If you find a lot of confusion between classes, it means you need to collect more data, try different features, use a different model architecture, or train for longer (more epochs). Check out this guide to learn ways to improve model performance.

Device-side performance provides some statistics about how the model is likely to run on a specific device. By default, an Arm Cortex-M80F running at 4 MHz is assumed to be your target device. Actual memory requirements and runtime may vary by platform.

 

Model Testing

Inference can be run on test datasets and live data, rather than simply assuming that our model will work after deployment.
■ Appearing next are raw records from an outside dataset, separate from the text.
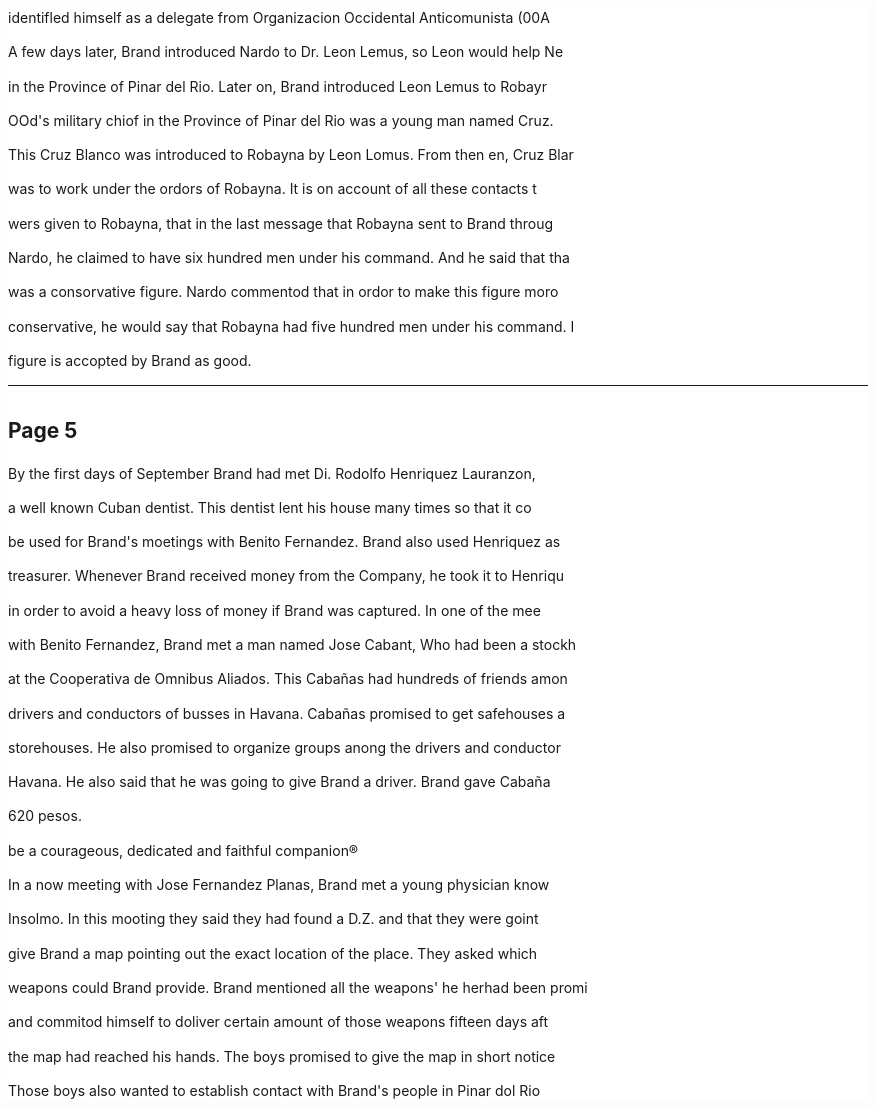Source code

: identifled himself as a delegate from Organizacion Occidental Anticomunista (00A

A few days later, Brand introduced Nardo to Dr. Leon Lemus, so Leon would help Ne

in the Province of Pinar del Rio. Later on, Brand introduced Leon Lemus to Robayr

OOd's military chiof in the Province of Pinar del Rio was a young man named Cruz.

This Cruz Blanco was introduced to Robayna by Leon Lomus. From then en, Cruz Blar

was to work under the ordors of Robayna. It is on account of all these contacts t

wers given to Robayna, that in the last message that Robayna sent to Brand throug

Nardo, he claimed to have six hundred men under his command. And he said that tha

was a consorvative figure. Nardo commentod that in ordor to make this figure moro

conservative, he would say that Robayna had five hundred men under his command. I

figure is accopted by Brand as good.

---

## Page 5

By the first days of September Brand had met Di. Rodolfo Henriquez Lauranzon,

a well known Cuban dentist. This dentist lent his house many times so that it co

be used for Brand's moetings with Benito Fernandez. Brand also used Henriquez as

treasurer. Whenever Brand received money from the Company, he took it to Henriqu

in order to avoid a heavy loss of money if Brand was captured. In one of the mee

with Benito Fernandez, Brand met a man named Jose Cabant, Who had been a stockh

at the Cooperativa de Omnibus Aliados. This Cabañas had hundreds of friends amon

drivers and conductors of busses in Havana. Cabañas promised to get safehouses a

storehouses. He also promised to organize groups anong the drivers and conductor

Havana. He also said that he was going to give Brand a driver. Brand gave Cabaña

620 pesos.

be a courageous, dedicated and faithful companion®

In a now meeting with Jose Fernandez Planas, Brand met a young physician know

Insolmo. In this mooting they said they had found a D.Z. and that they were goint

give Brand a map pointing out the exact location of the place. They asked which

weapons could Brand provide. Brand mentioned all the weapons' he herhad been promi

and commitod himself to doliver certain amount of those weapons fifteen days aft

the map had reached his hands. The boys promised to give the map in short notice

Those boys also wanted to establish contact with Brand's people in Pinar dol Rio
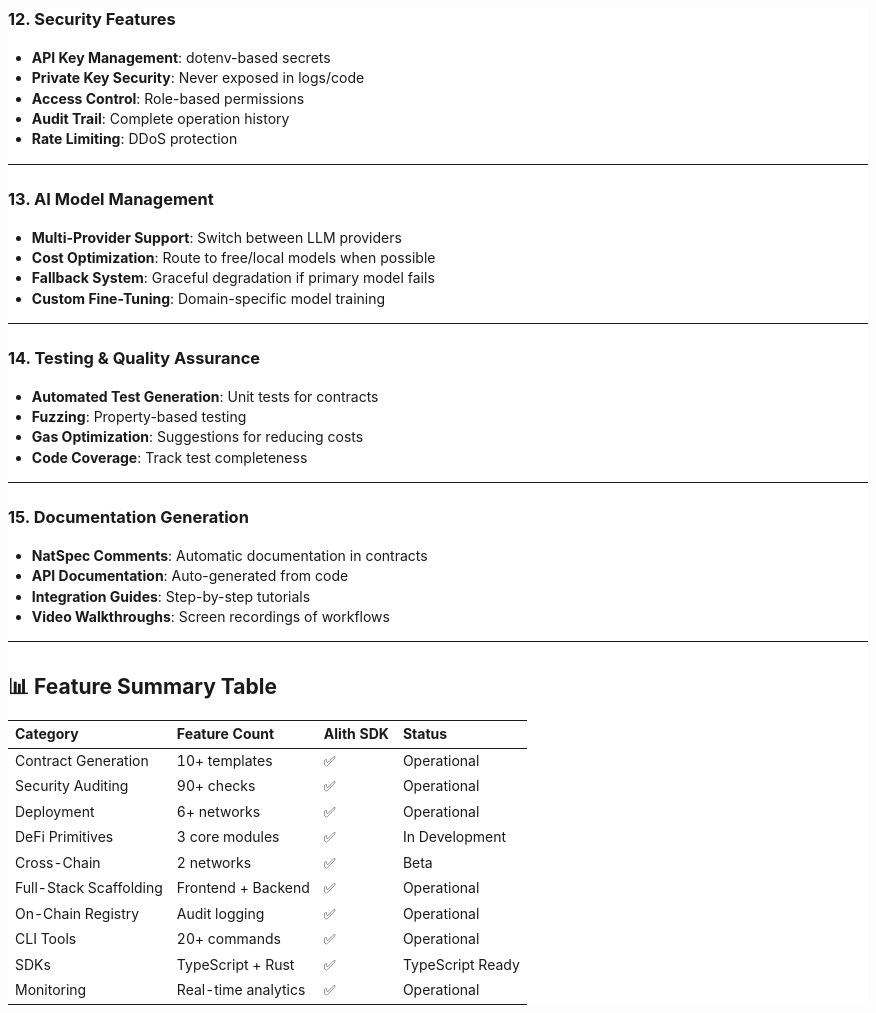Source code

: ### 12. **Security Features**

- **API Key Management**: dotenv-based secrets
- **Private Key Security**: Never exposed in logs/code
- **Access Control**: Role-based permissions
- **Audit Trail**: Complete operation history
- **Rate Limiting**: DDoS protection

***

### 13. **AI Model Management**

- **Multi-Provider Support**: Switch between LLM providers
- **Cost Optimization**: Route to free/local models when possible
- **Fallback System**: Graceful degradation if primary model fails
- **Custom Fine-Tuning**: Domain-specific model training

***

### 14. **Testing \& Quality Assurance**

- **Automated Test Generation**: Unit tests for contracts
- **Fuzzing**: Property-based testing
- **Gas Optimization**: Suggestions for reducing costs
- **Code Coverage**: Track test completeness

***

### 15. **Documentation Generation**

- **NatSpec Comments**: Automatic documentation in contracts
- **API Documentation**: Auto-generated from code
- **Integration Guides**: Step-by-step tutorials
- **Video Walkthroughs**: Screen recordings of workflows

***

## 📊 **Feature Summary Table**

| Category | Feature Count | Alith SDK | Status |
| :-- | :-- | :-- | :-- |
| Contract Generation | 10+ templates | ✅ | Operational |
| Security Auditing | 90+ checks | ✅ | Operational |
| Deployment | 6+ networks | ✅ | Operational |
| DeFi Primitives | 3 core modules | ✅ | In Development |
| Cross-Chain | 2 networks | ✅ | Beta |
| Full-Stack Scaffolding | Frontend + Backend | ✅ | Operational |
| On-Chain Registry | Audit logging | ✅ | Operational |
| CLI Tools | 20+ commands | ✅ | Operational |
| SDKs | TypeScript + Rust | ✅ | TypeScript Ready |
| Monitoring | Real-time analytics | ✅ | Operational |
First, go to Model Testing and click All Classifications. After a few moments, you should see the results of the test set.

 

You can click the three dots next to an item and select Show Categories. This will give you a sorted results screen where you can view the results information in more detail. View detailed classification results of test samples.

 

Additionally, we can test the pulses in real-world environments to ensure the model is not overfitting the training data. To do this, go to the live categories. Make sure your device is connected to Studio and that the sensor, sample length, and frequency match the frequency we originally captured the data.

 

Click Start Sampling. A new sample will be captured, uploaded, and classified from your board. Once completed, you should see the classification results.

 

In the example above, we sampled 10 seconds of data from the Arduino. This data is split into 1-second windows (the window moves over 0.5 seconds each time) and the data in this window is sent to the DSP module. The DSP module computes 49 features and sends them to the trained machine learning model, which performs a forward pass to provide us with the inference results.

As you can see, the corollary result for all the windows claims that wukong2040 is in the bedroom, which is true! This is great news for our model - it seems to work even on unseen data.

 

Run Pulse On The Device

Now that we have an impulse on the trained model and have tested its functionality, we can deploy the model back to our device. This means Pulse can be run locally without an internet connection to perform inference!

Edge Impulse packages the entire impulse (preprocessing modules, neural network, and classification code) into a library that you can include in your embedded software.

Click Deployment in the menu. Select the library you want to create and click Generate at the bottom of the page.

 

Conclusion

Well done! You have trained a neural network that determines the location of your development board based on the fusion of multiple sensors working together. Note that this demonstration is quite limited - as daylight or temperature changes, the model will no longer be valid. But hopefully, it gives you some ideas on how to mix and match sensors to achieve your machine learning goals.

If you're interested in more, check out our tutorials on identifying sounds in audio or adding sight lines to your sensors. If you have a good idea for a different project, that's okay too. Edge Impulse lets you capture data from any sensor, build custom processing blocks to extract features and use learning blocks with full flexibility in your machine-learning pipeline.